Fund supermarket Hargreaves Lansdown is continuing to shun investment trusts despite bolstering its research into the sector over the past year.
Ahead of the Retail Distribution Review (RDR) last year, Hargreaves strengthened its coverage of the closed-ended universe in a drive to give its clients a more comprehensive overview of the sector.
However, seven months into the post-RDR world, the firm said the removal of trail commission has not changed its view there are too many drawbacks and risks associated with the listed vehicles.
Lee Gardhouse, investment director and head of investments at the firm, said liquidity remains in short supply for large scale fund buyers.
For this reason, the group will not begin recommending the sector, despite the fact there is now a level playing field in terms of charges.
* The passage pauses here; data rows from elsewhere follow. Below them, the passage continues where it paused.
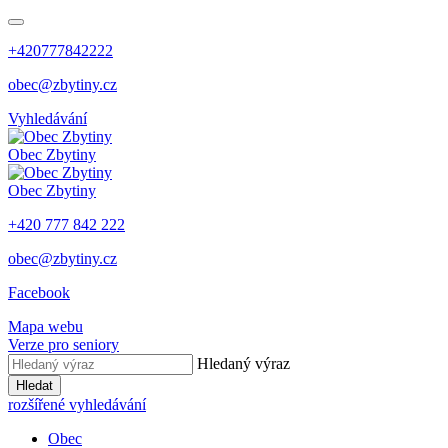
+420777842222
obec@zbytiny.cz
Vyhledávání
Obec
Zbytiny
Obec
Zbytiny
+420 777 842 222
obec@zbytiny.cz
Facebook
Mapa webu
Verze pro seniory
Hledaný výraz
Hledat
rozšířené vyhledávání
Obec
"The problem we have is there are only a handful of trusts we can pump £50m-£100m into if we saw an opportunity to invest - the closed-ended sector is unbelievably illiquid, even for a relatively small amount of money.
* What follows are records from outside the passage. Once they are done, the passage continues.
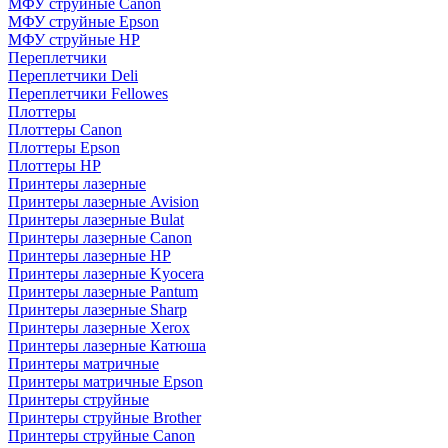
МФУ струйные Canon
МФУ струйные Epson
МФУ струйные HP
Переплетчики
Переплетчики Deli
Переплетчики Fellowes
Плоттеры
Плоттеры Canon
Плоттеры Epson
Плоттеры HP
Принтеры лазерные
Принтеры лазерные Avision
Принтеры лазерные Bulat
Принтеры лазерные Canon
Принтеры лазерные HP
Принтеры лазерные Kyocera
Принтеры лазерные Pantum
Принтеры лазерные Sharp
Принтеры лазерные Xerox
Принтеры лазерные Катюша
Принтеры матричные
Принтеры матричные Epson
Принтеры струйные
Принтеры струйные Brother
Принтеры струйные Canon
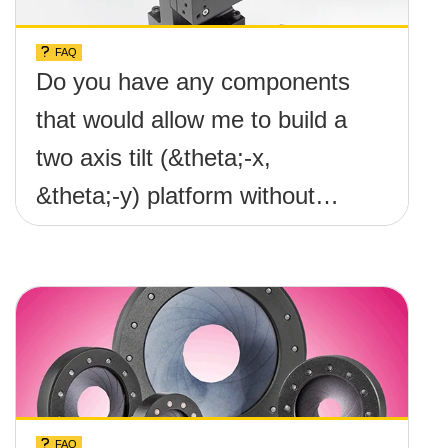
FAQ
Do you have any components
that would allow me to build a
two axis tilt (&theta;-x,
&theta;-y) platform without
any screws protruding up
above the surface?
FAQ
"We have boosted our research into the sector and met a number of investment trust managers to give our clients more information about investment trusts if they want it, but we are still not recommending them as we are terrified about liquidity."
Gardhouse outlined a number of other problems associated with the sector, which puts the group off recommending these products.
He argues many investment trusts NAVs are not recorded on a daily basis, which makes it difficult to gauge a company's valuation.
He added the vehicles are also more volatile than their open-ended peers due to the fact they are listed vehicles.
"Investment trusts can rapidly switch from a premium to a discount, so clients investing in a portfolio of low risk assets can actually end up in volatile vehicles."
Hargreaves Lansdown offers more than 400 investment trusts on its platform, but no listed vehicles feature on the firm's influential Wealth 150 list or in its £3.1bn multi-manager range.